La seconde raison, c'est que la Franc-maçonnerie Française est profondément divisée. Une multiplicité d'Obédiences, regroupant des loges et affichant des vérités très diverses, voire contradictoires est un handicap certain pour un profane qui doit trouver une voie dans la jungle de nos associations sans savoir à quelle porte frapper. Chacune d'elles tire sa légitimité d'une tradition particulière telle que la laïcité pour le Grand, Orient, la Mixité pour le Droit Humain ou la régularité pour la Grande Loge Nationale Française.
Aujourd'hui, la Franc-maçonnerie est régie par la loi de 1901 concernant les associations. Bien qu'un certain nombre de Frères le regrettent, les constitutions, règlements généraux et statuts de l'ordre sont déposés au ministère de l'intérieur, et forment une atteinte aux libertés individuelles du citoyen.
Les loges soumises aux différentes obédiences travaillent selon des rites qui reposent sur des grades ou degrés, des rituels et des symboles qui visent à des buts précis.
Cependant, le rite n'appartient pas à l'obédience, il est choisi par les fondateurs des loges, à condition qu'il soit agréé par celle-ci.
Jusque là, la maçonnerie Française pourrait être considérée comme une association ou un club fermé, administré par des lois et des hommes. Les obédiences ne garantissent rien quant aux origines de l'élément moteur du travail de leurs Loges, c'est-à-dire des rituels qu'elles agréent. Si elles se justifient sur le plan administratif, elles semblent sans intérêt particulier pour celui qui recherche une certaine élévation spirituelle ou affective. Dans le seul document délivré par elle, notre obédience parle de règlements généraux contraignants, de dispositions particulières, d'assemblées et de hiérarchie. C'est un véritable code civil où le non de Frère figure à chaque page mais comme élément d'un pouvoir hiérarchique. Le sens de Frère y est très éloigné de l'idéal de fraternité qui règne dans les ateliers.
Cette maçonnerie qui ne semble concerner que des personnes avides de pouvoir n'ayant rien compris des buts véritables de notre ordre n'est pas ce qu'elle parait être, même si à la lecture des règlements généraux de notre société, on pourrait penser que nous sommes entrés dans un ordre militaire, dispensateur de médailles et de titres, où le soldat de base n'est que de la chair à canon, une matière insignifiante permettant à un petit nombre de régner.

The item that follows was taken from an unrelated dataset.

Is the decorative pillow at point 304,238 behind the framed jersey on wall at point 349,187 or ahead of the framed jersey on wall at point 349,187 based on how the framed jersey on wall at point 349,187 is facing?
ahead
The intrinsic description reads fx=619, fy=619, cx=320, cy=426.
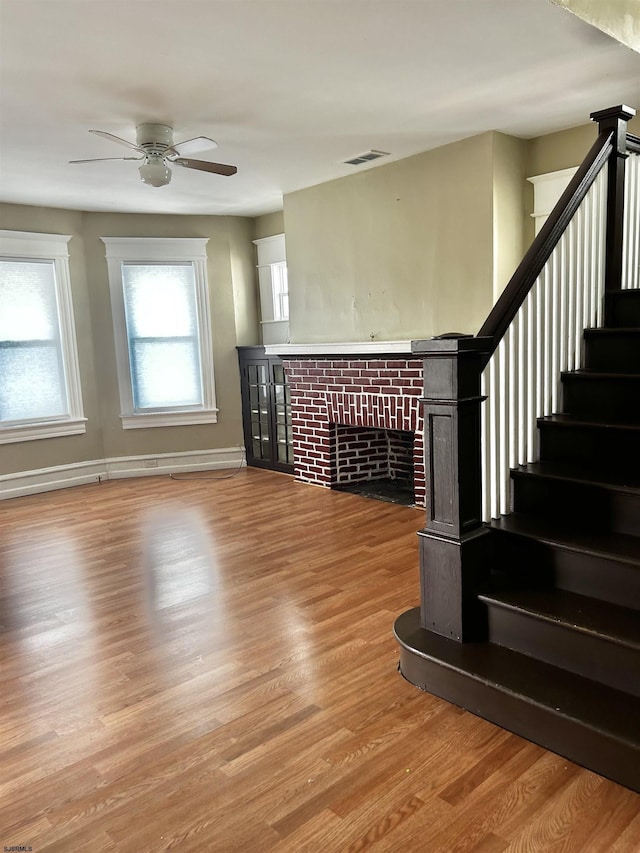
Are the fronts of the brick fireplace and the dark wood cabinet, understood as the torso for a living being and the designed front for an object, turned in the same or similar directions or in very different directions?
same or similar directions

La maçonnerie n'a rien a voir avec cette trompeuse apparence. Derrière des textes lapidaires aux références incertaines, le législateur a cherché à protéger les Frères contre eux-mêmes dans une société profane hyper hiérarchisée où la liberté n'est encore qu'une réalité approximative. Ces règles étroites que parfois nous déplorons nous garantissent un statut social sans le support duquel notre ordre serait peut-être pourchassé, comme ce fut le cas il n'y a pas encore si longtemps. Les constitutions et règlements généraux sont comparables à ces massives fortifications qui vues de l'extérieur semblent contraindre leurs occupants en limitant leur espace, mais qui garantissent la cité contre toute ingérence du pouvoir. Si la liberté doit passer par les apparences d'une administration conforme à l'esprit de la république, acceptons que certains d'entre nous se chargent de cette basse besogne, mais soyons vigilant quant à leurs prérogatives.
Pour nous Francs-Maçons de la base, la maçonnerie reste le moyen d'acquérir une dimension spirituelle au travers d'une société chaleureuse, où les contraintes librement consenties existent comme des règles de bien vivre en société. Les rites que nous respectons scrupuleusement nous enrichissent de leurs enseignements, et la tradition à laquelle nous nous référons nous soutien dans l'effort et nous fait rêver.